Authorization: <auth_token>
X-Bz-File-Name: hello.txt
Content-Length: 45
Content-Type: text/plain
X-Bz-Content-Sha1: hex_digits_at_end

hellof572d396fae9206628714fb2ce00f72e94f2258f

We do not recommend the final option: specifying do_not_verify as the checksum and letting B2 compute the checksum of the file. In the case where there has been data corruption and the checksum doesn't match the data sent, the first two options give B2 the opportunity to verify the checksum, and reject the upload without storing anything in B2. With this final option, the file is stored no matter what, and you have to delete it yourself if there is a problem with the checksum. This is what the third option looks like:

Authorization: <auth_token>
X-Bz-File-Name: hello.txt
Content-Length: 5
Content-Type: text/plain
X-Bz-Content-Sha1: do_not_verify

hello

If you choose the do_not_verify option, the checksum returned in the response from uploading, when listing files, and when downloading the file will have "unverified:" prepended to the checksum, like this:

X-Bz-Content-Sha1: unverified:f572d396fae9206628714fb2ce00f72e94f2258f

Uploading in Parallel

The URL and authorization token that you get from b2_get_upload_url can be used by only one thread at a time. If you want multiple threads running, each one needs to get its own URL and auth token. It can keep using that URL and auth token for multiple uploads, until it gets a returned status indicating that it should get a new upload URL.

Uploading Large Files

The process for uploading the parts of a large file is just like uploading individual files, except that you use b2_get_upload_part_url to get the upload URL and authorization token, and use b2_upload_part for each of the parts.

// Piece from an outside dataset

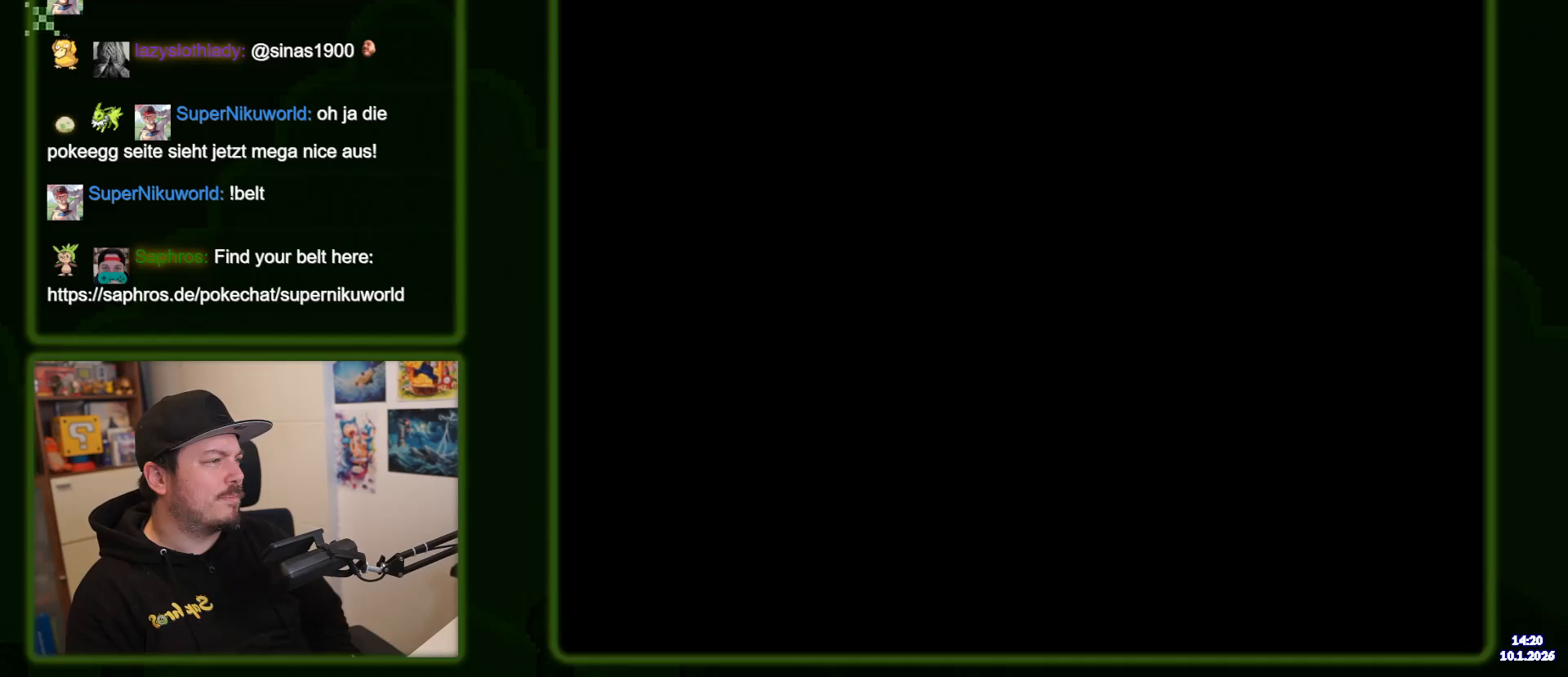
{"buttons": ["Y"], "events": [[117, "Y", "down"]]}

As with regular files, each thread that uploads must make its own call to b2_get_upload_part_url.

Code Structure

This Java-like code is an outline that shows how to upload multiple files. It can be used either in a single-threaded application, or as one of the threads in a parallel uploader. It assumes that it has a Queue of files to upload, and runs forever uploading files from the queue. It gets a new URL and auth token when it has a file to upload and the old one is no good any more.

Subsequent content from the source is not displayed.